* [TASK STATEMENT]:
Please print, word for word, the lines in the items below, from the line containing "Which series has" up to and including the line containing "Receita Líquida".

* [EXTRACTED MATERIAL]:

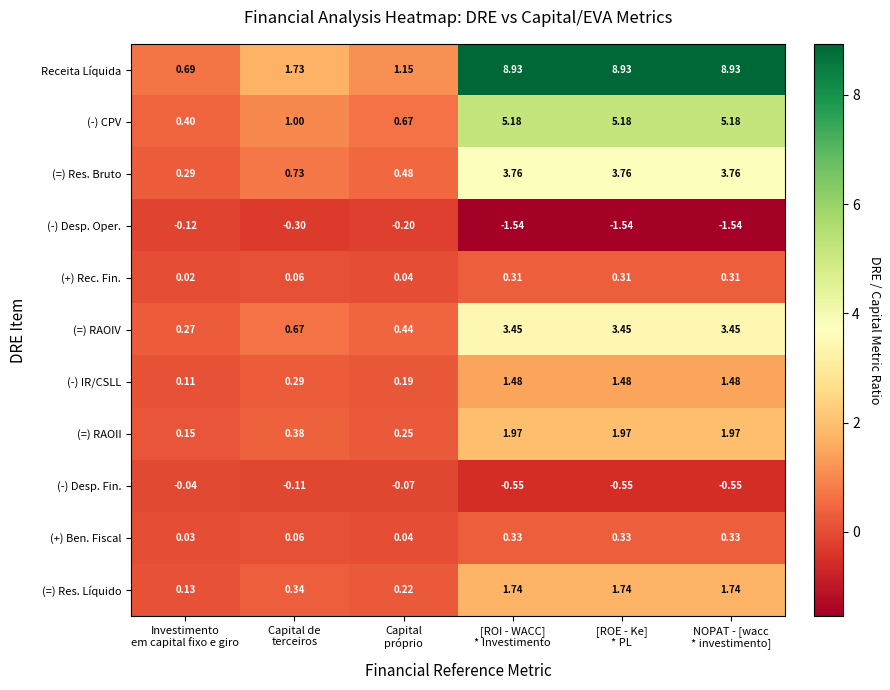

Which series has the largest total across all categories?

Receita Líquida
==
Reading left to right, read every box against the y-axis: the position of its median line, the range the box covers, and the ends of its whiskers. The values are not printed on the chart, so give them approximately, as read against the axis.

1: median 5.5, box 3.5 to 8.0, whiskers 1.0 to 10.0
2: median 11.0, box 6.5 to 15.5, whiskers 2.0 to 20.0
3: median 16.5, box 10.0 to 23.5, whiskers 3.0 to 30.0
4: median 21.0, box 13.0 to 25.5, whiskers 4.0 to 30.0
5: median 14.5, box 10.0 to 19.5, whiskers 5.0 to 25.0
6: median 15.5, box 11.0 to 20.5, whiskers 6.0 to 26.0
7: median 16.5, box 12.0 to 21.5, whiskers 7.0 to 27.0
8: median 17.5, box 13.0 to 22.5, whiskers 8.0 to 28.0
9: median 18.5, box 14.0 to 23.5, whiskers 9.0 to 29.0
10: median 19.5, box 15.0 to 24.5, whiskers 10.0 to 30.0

* [WORKED SOLUTION]:
Which series has the largest total across all categories?

Receita Líquida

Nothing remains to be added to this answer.